Crossing Hitler: The Man Who Put the Nazis on the Witness Stand

Author Benjamin Hett outlines the fascinating and tragic story of a young lawyer Hans Litten in his recent book Crossing Hitler: The Man Who Put the Nazis on the Witness Stand. Before the Nazis rose to power in the early 1930s, they incited calculated violence among the working class in German taverns. Four Nazi stormtroopers were charged with firing randomly into a dance hall where a communist hiking club were holding a party. Three young men were wounded. Hans Litton was the advocate for the 3 men.

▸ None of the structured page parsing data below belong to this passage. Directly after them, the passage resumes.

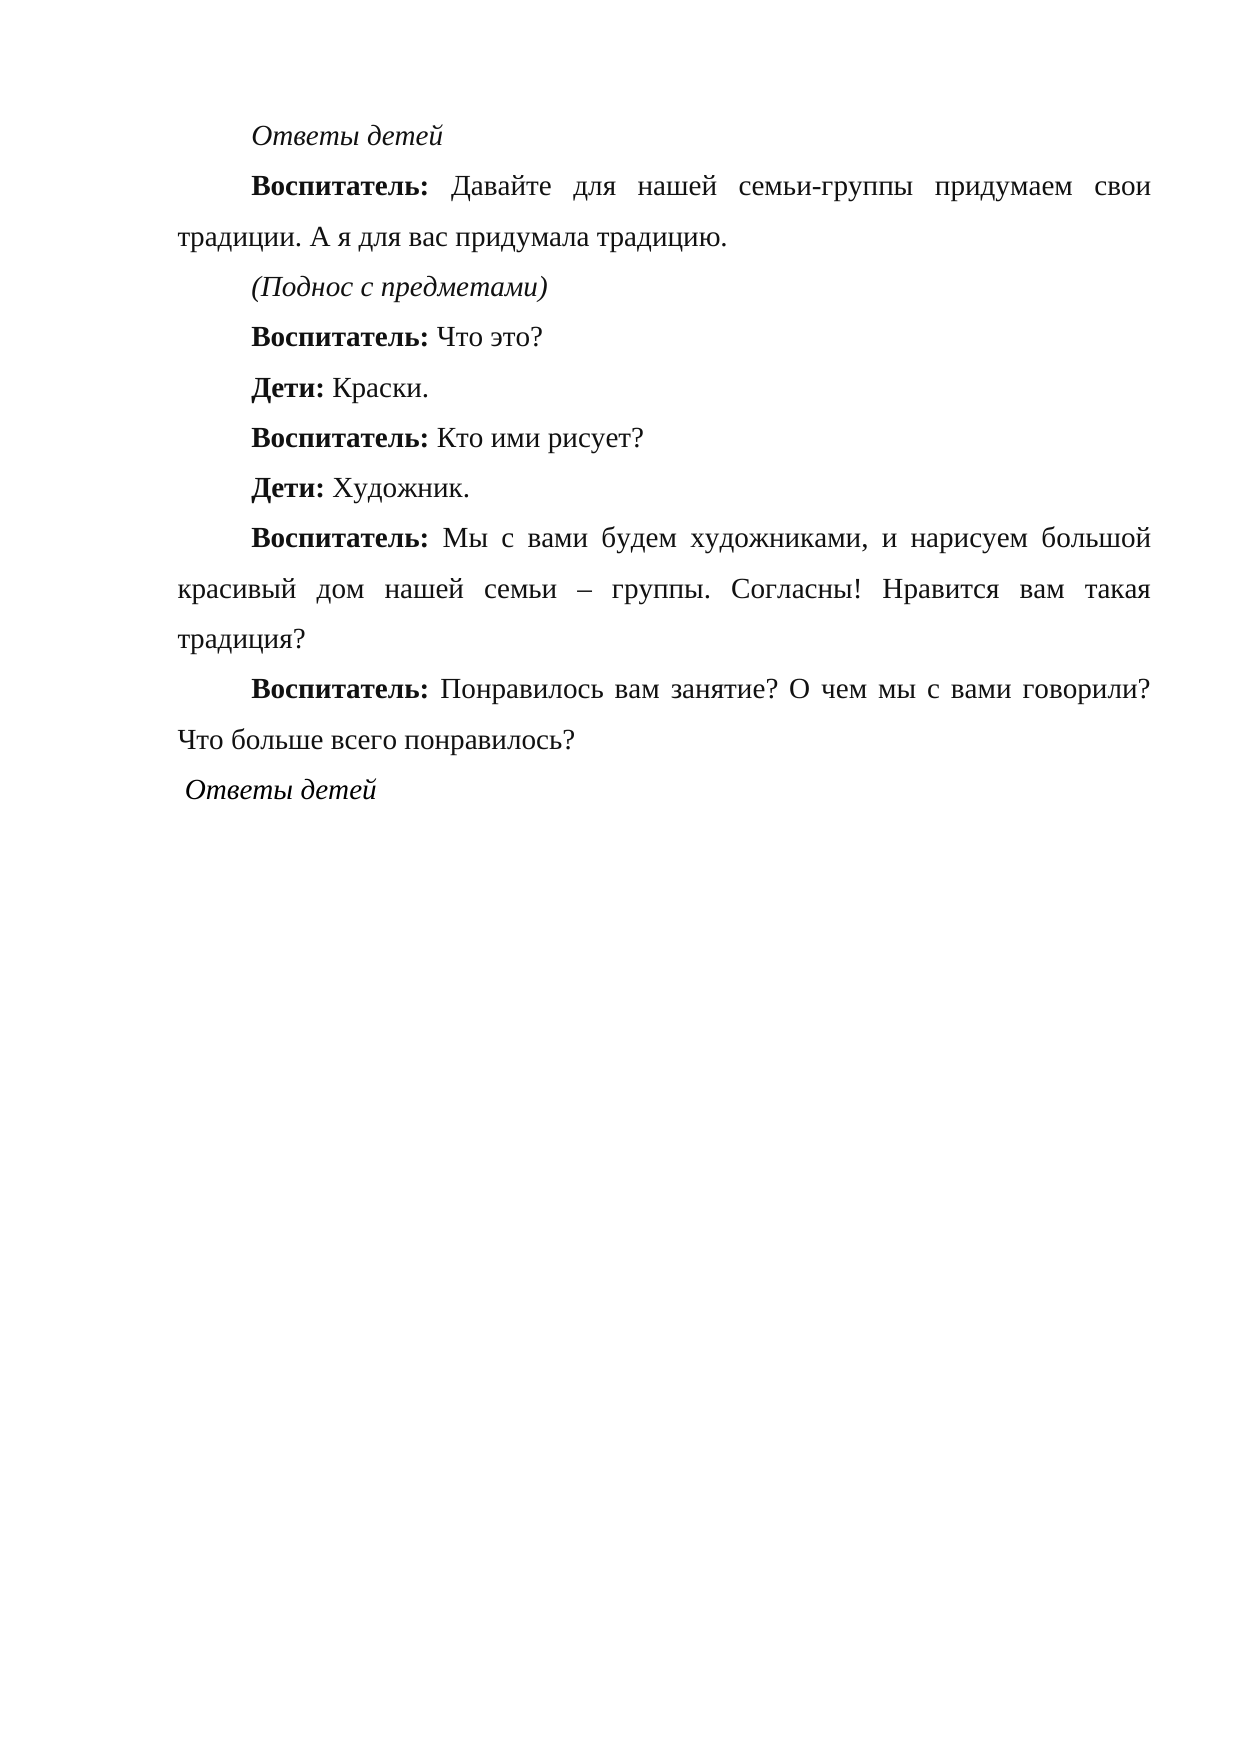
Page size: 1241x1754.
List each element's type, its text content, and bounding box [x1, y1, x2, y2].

text Воспитатель: Давайте для нашей семьи-группы придумаем свои традиции. А я для вас придумала традицию. [177, 168, 1152, 252]
text Дети: Художник. [177, 470, 1152, 504]
text Воспитатель: Что это? [177, 319, 1152, 353]
text Воспитатель: Понравилось вам занятие? О чем мы с вами говорили? Что больше всего понравилось? [177, 672, 1152, 755]
text (Поднос с предметами) [177, 269, 1152, 303]
text Воспитатель: Мы с вами будем художниками, и нарисуем большой красивый дом нашей семьи – группы. Согласны! Нравится вам такая традиция? [177, 521, 1152, 655]
text Ответы детей [177, 772, 1152, 806]
text Дети: Краски. [177, 370, 1152, 403]
text Ответы детей [177, 118, 1152, 152]
text Воспитатель: Кто ими рисует? [177, 420, 1152, 453]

Hans Litten called Hitler to the witness stand to show that the Nazi party was a violent party, and by cross examining Hitler he tried to prove that. Litten forced Hitler to contradict himself, reducing him to humiliating rage that revealed his true intention. At that time, Hitler wanted to be a legal party in Germany and of course you couldn’t be a party that was extra-constitutional and legal but at the same time he didn’t want to disappoint the base of his party which was this violent working class aspect. Two years later, the Nazi Party rose to power.

What came after the Reichstag Fire was the arrest of about 5 thousand people across Germany who the Nazis have identified as opponents or potential opponents. Hans Litten was among them and sent to a concentration camp. Author Benjamin Hett describes a powerful narrative of Hans facing torture yet still telling stories and teaching art to other prisoners.

Hans Litten was born in 1903 in Halle in Central Germany, his father was a law professor and Jewish but converted to German evangelical (Lutheran).

Guest – Benjamin Hett, author of Crossing Hitler: The Man Who Put the Nazis on the Witness Stand. He’s a former trial lawyer, and now Associate Professor of History at Hunter College.